_EXERCISE DESCRIPTION_.
Render the text of the entries as a numbered list, starting at the very first line and ending at the line that contains "AP-1810DM USB 18 Chanel 8 AUX", and leave out any blank lines.

_RECORDS FOR THIS TASK_.
/---

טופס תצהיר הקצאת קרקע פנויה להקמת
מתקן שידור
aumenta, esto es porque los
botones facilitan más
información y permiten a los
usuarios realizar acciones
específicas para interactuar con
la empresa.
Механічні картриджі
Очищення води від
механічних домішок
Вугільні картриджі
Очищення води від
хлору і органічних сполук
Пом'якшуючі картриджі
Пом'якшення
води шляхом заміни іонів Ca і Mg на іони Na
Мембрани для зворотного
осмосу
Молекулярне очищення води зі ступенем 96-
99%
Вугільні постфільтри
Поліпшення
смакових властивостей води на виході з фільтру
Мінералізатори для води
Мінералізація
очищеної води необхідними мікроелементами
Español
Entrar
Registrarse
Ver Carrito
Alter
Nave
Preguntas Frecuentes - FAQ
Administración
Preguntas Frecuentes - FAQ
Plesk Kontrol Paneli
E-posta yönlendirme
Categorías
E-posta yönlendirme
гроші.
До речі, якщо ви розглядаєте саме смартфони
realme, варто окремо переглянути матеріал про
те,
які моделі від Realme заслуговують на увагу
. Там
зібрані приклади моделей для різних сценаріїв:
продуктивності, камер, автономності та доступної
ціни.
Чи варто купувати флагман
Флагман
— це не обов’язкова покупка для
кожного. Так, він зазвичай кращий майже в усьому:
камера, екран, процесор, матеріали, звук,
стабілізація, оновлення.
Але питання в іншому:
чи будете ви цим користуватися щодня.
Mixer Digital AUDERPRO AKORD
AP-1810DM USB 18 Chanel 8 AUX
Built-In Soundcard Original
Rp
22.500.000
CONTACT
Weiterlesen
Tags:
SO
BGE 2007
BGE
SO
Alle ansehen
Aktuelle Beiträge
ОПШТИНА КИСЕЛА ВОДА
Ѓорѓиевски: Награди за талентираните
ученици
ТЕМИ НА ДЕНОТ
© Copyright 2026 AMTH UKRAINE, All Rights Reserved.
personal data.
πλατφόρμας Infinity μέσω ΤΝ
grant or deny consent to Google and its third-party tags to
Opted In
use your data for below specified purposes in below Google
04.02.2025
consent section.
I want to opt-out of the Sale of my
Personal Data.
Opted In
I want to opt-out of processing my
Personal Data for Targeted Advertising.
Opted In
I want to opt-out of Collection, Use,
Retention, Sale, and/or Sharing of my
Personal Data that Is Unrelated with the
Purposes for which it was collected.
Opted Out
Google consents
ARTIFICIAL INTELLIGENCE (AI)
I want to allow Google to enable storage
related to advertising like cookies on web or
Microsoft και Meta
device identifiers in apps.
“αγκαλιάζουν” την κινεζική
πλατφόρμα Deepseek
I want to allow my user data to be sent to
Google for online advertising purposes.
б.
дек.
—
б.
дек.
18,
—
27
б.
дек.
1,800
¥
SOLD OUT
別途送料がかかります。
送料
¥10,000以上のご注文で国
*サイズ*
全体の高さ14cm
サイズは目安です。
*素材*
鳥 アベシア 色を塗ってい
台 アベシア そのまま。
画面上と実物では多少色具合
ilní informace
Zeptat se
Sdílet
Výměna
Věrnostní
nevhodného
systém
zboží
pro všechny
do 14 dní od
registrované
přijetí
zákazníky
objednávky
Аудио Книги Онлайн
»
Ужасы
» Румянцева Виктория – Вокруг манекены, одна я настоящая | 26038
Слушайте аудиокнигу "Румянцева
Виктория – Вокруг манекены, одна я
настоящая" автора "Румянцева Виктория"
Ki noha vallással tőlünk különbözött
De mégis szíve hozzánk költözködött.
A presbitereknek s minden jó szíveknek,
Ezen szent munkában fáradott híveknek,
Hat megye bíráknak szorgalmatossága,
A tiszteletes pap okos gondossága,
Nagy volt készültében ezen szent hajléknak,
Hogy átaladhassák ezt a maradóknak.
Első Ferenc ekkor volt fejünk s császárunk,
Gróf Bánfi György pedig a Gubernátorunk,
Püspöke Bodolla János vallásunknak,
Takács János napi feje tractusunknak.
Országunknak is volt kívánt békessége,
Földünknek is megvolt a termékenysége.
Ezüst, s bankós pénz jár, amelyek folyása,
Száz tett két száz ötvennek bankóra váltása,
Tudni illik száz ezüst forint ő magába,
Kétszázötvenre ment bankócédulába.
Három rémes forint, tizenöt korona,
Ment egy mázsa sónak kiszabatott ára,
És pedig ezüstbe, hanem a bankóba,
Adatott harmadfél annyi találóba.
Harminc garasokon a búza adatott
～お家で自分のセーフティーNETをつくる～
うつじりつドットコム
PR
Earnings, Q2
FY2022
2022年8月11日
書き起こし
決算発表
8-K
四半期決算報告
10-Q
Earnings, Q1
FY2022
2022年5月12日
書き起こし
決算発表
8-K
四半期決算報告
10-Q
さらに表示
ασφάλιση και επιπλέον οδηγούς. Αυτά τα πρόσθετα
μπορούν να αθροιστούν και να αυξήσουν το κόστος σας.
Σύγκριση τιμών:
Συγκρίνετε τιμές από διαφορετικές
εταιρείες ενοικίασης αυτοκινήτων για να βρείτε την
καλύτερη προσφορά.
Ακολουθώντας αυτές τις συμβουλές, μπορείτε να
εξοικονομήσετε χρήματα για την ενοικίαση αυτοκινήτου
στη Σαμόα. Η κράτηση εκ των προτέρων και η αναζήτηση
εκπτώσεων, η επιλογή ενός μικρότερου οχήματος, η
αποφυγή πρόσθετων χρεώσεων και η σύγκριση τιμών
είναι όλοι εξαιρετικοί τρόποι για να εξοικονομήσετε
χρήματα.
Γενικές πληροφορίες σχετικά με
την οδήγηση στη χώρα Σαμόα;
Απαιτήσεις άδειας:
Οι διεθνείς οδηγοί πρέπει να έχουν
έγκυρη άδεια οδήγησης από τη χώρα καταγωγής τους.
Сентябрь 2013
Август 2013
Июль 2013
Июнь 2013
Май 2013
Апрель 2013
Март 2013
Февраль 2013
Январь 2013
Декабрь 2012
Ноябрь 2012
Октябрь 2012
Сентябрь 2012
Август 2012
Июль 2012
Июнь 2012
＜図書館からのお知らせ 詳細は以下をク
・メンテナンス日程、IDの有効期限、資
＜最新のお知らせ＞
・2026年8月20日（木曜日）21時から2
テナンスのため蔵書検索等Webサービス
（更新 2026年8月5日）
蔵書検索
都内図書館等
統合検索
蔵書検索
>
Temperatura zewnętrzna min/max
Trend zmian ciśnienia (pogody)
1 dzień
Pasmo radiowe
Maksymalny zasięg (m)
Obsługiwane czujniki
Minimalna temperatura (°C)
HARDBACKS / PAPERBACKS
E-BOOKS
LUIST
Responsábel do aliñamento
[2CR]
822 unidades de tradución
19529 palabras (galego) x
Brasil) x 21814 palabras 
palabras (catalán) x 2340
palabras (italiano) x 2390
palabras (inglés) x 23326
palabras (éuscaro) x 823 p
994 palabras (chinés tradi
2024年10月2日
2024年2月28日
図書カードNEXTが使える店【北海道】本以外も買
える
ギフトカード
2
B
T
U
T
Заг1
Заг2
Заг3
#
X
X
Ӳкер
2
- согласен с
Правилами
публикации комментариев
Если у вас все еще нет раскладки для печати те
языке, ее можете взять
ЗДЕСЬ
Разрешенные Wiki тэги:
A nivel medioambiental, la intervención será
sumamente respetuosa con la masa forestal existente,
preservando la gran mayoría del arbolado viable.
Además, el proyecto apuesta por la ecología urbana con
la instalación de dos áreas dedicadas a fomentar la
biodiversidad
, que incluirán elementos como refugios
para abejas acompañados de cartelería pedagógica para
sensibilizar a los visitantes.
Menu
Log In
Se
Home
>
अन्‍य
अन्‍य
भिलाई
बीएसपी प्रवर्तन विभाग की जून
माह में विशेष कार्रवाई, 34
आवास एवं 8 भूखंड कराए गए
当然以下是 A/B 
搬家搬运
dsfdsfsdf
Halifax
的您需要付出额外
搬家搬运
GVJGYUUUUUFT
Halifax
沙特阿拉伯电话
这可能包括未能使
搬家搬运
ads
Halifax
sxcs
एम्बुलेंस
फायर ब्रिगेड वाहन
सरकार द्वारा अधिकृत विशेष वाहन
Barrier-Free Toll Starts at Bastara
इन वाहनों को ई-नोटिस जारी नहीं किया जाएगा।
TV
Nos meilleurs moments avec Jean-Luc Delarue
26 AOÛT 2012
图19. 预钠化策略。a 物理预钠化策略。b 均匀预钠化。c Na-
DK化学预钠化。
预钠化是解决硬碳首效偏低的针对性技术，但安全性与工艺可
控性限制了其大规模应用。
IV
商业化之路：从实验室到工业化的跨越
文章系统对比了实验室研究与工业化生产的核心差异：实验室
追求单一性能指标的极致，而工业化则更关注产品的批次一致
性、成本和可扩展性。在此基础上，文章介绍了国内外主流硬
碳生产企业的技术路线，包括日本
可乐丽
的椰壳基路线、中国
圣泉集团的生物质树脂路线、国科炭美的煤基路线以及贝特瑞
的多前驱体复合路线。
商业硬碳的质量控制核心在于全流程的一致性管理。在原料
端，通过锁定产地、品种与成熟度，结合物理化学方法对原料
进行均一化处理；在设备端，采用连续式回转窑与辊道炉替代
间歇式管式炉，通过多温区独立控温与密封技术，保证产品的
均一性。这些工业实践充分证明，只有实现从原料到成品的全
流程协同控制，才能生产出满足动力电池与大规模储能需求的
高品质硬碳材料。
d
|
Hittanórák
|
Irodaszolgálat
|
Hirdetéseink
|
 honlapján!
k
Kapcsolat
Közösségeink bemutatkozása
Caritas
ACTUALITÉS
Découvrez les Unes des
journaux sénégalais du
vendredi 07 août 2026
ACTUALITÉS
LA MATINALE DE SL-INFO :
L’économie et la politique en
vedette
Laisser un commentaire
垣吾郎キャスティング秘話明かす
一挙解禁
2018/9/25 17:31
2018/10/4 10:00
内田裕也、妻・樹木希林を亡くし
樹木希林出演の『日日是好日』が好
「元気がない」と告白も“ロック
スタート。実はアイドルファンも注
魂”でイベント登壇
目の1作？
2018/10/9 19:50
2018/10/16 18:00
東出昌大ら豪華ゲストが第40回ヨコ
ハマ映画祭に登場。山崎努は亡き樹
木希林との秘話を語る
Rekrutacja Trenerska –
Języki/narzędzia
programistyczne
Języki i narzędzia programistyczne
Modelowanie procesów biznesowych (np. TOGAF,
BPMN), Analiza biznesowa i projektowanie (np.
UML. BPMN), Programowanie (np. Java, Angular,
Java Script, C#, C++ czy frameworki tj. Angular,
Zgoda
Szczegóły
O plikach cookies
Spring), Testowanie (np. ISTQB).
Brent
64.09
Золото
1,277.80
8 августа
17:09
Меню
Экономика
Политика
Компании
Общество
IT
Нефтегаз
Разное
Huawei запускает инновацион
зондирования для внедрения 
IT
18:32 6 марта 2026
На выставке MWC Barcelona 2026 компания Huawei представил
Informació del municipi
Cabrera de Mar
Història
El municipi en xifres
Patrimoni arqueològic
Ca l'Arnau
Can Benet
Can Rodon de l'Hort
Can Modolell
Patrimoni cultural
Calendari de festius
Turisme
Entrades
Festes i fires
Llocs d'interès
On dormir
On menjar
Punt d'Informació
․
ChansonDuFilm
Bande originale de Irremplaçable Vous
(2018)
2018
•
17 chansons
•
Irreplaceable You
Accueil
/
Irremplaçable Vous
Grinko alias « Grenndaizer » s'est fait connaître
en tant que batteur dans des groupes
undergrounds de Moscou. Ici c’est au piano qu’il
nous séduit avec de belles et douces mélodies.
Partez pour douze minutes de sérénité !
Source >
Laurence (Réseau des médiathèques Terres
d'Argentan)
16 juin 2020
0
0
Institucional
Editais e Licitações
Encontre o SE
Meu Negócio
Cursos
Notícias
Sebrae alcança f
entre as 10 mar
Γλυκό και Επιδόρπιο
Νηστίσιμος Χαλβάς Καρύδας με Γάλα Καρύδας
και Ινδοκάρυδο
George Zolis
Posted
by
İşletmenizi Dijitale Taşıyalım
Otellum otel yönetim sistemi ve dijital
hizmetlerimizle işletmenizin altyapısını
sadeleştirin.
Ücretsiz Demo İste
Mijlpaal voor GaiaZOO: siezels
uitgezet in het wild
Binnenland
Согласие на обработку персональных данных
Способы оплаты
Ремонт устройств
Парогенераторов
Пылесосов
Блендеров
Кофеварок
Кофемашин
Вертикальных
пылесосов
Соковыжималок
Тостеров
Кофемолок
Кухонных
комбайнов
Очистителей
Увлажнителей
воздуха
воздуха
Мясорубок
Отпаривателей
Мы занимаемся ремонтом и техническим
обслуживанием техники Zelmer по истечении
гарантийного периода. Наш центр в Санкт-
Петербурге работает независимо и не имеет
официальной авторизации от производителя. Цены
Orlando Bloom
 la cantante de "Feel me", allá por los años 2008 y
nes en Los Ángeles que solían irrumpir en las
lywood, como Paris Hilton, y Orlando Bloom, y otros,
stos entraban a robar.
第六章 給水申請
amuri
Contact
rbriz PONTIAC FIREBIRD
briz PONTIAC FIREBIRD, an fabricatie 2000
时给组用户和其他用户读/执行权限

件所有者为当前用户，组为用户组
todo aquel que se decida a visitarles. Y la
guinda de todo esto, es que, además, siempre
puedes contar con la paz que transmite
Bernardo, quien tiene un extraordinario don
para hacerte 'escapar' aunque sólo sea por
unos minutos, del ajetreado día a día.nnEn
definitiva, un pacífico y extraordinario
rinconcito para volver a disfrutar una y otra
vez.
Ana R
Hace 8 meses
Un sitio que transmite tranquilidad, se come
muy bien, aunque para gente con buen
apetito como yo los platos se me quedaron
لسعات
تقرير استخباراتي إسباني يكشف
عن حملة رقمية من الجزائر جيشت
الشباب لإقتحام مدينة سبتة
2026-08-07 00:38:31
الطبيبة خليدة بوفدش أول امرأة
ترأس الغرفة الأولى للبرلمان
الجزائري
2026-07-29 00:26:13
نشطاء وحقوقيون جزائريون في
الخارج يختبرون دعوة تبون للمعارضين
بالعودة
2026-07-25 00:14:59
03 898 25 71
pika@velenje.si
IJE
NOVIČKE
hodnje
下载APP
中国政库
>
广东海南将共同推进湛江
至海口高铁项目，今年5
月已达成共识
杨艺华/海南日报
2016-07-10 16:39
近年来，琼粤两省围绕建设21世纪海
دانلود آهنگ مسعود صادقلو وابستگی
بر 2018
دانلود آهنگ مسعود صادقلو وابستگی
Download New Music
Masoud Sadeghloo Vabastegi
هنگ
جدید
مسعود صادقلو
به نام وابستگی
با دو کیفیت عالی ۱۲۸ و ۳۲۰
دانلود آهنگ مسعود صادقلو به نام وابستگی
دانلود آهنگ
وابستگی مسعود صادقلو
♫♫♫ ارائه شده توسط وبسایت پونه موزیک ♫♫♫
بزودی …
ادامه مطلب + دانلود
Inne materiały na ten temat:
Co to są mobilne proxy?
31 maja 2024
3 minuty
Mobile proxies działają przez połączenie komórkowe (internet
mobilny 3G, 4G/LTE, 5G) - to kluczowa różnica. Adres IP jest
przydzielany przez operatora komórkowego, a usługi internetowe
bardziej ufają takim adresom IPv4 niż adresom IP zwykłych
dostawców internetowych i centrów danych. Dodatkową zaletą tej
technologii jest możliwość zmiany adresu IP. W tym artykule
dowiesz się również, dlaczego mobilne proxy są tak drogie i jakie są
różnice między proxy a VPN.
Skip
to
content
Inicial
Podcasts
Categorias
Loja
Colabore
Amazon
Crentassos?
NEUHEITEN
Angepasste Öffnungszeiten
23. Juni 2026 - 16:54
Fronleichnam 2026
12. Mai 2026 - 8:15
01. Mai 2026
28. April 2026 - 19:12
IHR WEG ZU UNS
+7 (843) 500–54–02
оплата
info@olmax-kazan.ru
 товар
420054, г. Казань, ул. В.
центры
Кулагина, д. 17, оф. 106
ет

\---

_ANSWER_.
1. טופס תצהיר הקצאת קרקע פנויה להקמת
2. מתקן שידור
3. aumenta, esto es porque los
4. botones facilitan más
5. información y permiten a los
6. usuarios realizar acciones
7. específicas para interactuar con
8. la empresa.
9. Механічні картриджі
10. Очищення води від
11. механічних домішок
12. Вугільні картриджі
13. Очищення води від
14. хлору і органічних сполук
15. Пом'якшуючі картриджі
16. Пом'якшення
17. води шляхом заміни іонів Ca і Mg на іони Na
18. Мембрани для зворотного
19. осмосу
20. Молекулярне очищення води зі ступенем 96-
21. 99%
22. Вугільні постфільтри
23. Поліпшення
24. смакових властивостей води на виході з фільтру
25. Мінералізатори для води
26. Мінералізація
27. очищеної води необхідними мікроелементами
28. Español
29. Entrar
30. Registrarse
31. Ver Carrito
32. Alter
33. Nave
34. Preguntas Frecuentes - FAQ
35. Administración
36. Preguntas Frecuentes - FAQ
37. Plesk Kontrol Paneli
38. E-posta yönlendirme
39. Categorías
40. E-posta yönlendirme
41. гроші.
42. До речі, якщо ви розглядаєте саме смартфони
43. realme, варто окремо переглянути матеріал про
44. те,
45. які моделі від Realme заслуговують на увагу
46. . Там
47. зібрані приклади моделей для різних сценаріїв:
48. продуктивності, камер, автономності та доступної
49. ціни.
50. Чи варто купувати флагман
51. Флагман
52. — це не обов’язкова покупка для
53. кожного. Так, він зазвичай кращий майже в усьому:
54. камера, екран, процесор, матеріали, звук,
55. стабілізація, оновлення.
56. Але питання в іншому:
57. чи будете ви цим користуватися щодня.
58. Mixer Digital AUDERPRO AKORD
59. AP-1810DM USB 18 Chanel 8 AUX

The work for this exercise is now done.